::: Dataset extract
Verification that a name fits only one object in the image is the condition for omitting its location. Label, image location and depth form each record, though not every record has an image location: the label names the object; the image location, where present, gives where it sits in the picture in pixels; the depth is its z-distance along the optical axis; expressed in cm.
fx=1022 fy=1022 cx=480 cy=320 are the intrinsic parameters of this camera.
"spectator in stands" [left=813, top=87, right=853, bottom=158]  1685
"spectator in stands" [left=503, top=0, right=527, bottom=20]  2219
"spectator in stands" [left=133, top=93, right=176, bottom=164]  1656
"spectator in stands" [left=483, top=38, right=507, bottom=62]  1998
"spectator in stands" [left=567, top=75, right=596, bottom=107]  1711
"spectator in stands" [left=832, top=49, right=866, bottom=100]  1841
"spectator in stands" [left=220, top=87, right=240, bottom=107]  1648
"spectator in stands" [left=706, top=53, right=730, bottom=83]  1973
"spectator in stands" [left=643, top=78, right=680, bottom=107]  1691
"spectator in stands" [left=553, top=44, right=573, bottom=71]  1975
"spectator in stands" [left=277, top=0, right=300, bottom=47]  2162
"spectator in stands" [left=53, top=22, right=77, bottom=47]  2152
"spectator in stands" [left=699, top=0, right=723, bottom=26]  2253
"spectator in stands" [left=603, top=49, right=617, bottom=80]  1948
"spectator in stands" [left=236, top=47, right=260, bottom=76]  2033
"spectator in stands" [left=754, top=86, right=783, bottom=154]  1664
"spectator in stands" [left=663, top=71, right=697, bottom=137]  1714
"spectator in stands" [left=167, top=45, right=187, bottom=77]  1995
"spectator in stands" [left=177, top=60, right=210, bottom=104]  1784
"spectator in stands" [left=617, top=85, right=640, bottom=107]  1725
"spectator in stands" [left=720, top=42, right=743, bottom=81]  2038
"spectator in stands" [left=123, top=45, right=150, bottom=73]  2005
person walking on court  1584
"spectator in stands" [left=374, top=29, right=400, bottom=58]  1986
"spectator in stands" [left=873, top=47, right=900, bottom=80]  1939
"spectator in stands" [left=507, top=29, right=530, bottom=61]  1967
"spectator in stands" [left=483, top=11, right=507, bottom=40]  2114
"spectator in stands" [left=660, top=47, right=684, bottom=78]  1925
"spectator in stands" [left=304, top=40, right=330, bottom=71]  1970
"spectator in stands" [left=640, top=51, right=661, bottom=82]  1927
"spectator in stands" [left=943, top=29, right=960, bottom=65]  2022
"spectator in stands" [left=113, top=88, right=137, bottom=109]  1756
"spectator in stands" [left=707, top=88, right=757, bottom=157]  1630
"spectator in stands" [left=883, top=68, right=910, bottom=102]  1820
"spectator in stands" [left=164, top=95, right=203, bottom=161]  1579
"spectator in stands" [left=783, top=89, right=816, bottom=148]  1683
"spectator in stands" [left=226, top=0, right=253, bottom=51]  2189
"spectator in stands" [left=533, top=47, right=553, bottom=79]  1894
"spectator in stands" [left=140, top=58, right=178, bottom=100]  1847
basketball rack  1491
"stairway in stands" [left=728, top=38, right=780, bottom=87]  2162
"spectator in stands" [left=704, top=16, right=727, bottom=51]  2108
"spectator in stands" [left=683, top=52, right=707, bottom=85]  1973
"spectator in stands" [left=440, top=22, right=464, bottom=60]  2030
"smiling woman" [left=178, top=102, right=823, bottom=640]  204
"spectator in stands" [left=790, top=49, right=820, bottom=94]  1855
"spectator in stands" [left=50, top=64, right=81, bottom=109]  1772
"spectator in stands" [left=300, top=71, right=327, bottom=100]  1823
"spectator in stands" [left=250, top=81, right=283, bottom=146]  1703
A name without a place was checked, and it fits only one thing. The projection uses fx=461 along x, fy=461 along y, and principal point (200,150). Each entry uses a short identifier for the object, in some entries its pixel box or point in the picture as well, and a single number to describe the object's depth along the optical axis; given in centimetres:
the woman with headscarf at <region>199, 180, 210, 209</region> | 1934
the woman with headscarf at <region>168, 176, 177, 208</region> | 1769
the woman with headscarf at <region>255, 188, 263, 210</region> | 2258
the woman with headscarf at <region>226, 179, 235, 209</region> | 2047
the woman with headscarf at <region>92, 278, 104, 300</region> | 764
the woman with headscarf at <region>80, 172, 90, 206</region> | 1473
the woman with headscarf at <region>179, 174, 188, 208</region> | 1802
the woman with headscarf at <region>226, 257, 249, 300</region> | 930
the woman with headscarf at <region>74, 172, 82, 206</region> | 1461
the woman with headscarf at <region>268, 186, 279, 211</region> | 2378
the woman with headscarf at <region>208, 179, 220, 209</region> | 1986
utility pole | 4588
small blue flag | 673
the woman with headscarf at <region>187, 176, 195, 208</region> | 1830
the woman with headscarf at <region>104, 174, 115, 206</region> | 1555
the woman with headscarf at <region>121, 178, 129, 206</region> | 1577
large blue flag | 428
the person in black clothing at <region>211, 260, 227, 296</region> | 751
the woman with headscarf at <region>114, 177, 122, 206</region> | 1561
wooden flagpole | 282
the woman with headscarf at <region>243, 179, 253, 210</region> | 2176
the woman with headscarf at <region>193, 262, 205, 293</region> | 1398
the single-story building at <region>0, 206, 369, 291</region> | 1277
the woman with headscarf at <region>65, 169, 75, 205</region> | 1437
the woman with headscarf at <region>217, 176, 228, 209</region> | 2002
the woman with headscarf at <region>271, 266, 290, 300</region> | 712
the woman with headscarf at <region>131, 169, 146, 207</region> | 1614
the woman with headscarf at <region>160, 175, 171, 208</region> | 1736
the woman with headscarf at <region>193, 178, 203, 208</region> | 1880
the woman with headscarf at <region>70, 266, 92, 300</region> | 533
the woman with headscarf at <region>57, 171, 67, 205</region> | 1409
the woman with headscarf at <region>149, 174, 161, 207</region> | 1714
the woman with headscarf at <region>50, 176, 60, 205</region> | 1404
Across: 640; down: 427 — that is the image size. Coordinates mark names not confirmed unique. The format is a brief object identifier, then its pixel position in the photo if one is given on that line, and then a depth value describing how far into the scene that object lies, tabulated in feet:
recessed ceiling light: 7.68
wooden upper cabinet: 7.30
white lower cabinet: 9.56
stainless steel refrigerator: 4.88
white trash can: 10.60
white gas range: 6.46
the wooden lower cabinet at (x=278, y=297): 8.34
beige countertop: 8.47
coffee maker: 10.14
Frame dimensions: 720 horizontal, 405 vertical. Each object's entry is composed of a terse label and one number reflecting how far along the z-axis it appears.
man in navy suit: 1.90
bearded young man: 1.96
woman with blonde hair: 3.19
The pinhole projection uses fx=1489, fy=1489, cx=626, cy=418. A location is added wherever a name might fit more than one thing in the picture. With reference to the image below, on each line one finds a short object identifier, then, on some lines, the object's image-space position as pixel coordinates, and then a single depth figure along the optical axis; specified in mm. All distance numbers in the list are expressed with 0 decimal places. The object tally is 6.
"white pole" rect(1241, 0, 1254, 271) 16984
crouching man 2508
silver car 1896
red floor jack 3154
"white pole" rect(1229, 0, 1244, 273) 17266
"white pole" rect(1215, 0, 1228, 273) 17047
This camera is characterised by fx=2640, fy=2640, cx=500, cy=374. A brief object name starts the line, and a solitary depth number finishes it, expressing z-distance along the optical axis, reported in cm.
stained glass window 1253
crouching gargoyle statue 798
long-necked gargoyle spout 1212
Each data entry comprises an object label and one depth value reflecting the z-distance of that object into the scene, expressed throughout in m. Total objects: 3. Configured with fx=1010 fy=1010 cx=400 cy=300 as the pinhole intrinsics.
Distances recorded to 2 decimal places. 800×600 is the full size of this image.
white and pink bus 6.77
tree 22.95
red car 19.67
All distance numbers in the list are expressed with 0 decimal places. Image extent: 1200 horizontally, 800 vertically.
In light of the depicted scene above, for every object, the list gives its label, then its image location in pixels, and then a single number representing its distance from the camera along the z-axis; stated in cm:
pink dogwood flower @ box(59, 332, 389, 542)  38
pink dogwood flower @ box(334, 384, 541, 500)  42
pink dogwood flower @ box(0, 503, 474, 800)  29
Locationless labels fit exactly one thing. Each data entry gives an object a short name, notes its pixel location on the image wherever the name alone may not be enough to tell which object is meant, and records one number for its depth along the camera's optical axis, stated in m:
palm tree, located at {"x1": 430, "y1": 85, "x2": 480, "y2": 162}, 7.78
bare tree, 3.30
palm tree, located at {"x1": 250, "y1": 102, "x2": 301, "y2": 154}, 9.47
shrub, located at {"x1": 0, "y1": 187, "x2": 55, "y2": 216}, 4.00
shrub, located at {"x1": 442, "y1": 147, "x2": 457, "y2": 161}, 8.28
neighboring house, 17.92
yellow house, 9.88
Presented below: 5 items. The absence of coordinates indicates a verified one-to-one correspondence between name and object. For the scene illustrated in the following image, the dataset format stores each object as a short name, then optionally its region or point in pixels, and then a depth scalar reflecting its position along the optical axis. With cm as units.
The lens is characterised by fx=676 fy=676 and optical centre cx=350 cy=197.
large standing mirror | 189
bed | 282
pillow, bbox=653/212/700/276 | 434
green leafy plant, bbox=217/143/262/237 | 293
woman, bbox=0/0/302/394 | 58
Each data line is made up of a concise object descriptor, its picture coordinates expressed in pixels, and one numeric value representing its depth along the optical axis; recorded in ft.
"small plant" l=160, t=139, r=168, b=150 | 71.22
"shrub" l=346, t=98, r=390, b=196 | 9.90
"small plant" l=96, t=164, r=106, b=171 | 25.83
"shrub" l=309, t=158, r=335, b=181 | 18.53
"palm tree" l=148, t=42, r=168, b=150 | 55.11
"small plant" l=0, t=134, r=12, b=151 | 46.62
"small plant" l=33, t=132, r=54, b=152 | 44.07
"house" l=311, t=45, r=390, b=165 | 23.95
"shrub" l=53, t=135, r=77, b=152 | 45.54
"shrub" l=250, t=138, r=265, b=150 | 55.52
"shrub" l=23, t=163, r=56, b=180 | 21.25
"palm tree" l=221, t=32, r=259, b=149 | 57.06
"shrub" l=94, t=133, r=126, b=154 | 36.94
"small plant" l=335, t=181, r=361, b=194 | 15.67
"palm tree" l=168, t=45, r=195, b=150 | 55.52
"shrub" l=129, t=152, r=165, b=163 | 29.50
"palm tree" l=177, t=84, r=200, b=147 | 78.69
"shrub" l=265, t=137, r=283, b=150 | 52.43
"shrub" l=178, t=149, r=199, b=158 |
::::::
### [How to complete this task]
Search the entries above for the string "palm". Copy each line that holds it.

### [Answer to the exercise]
palm tree, located at {"x1": 430, "y1": 85, "x2": 480, "y2": 162}, 7.78
palm tree, located at {"x1": 250, "y1": 102, "x2": 301, "y2": 154}, 9.47
"palm tree" l=148, t=42, r=168, b=150 | 55.11
"palm tree" l=221, t=32, r=259, b=149 | 57.06
"palm tree" l=168, t=45, r=195, b=150 | 55.52
"palm tree" l=177, t=84, r=200, b=147 | 78.69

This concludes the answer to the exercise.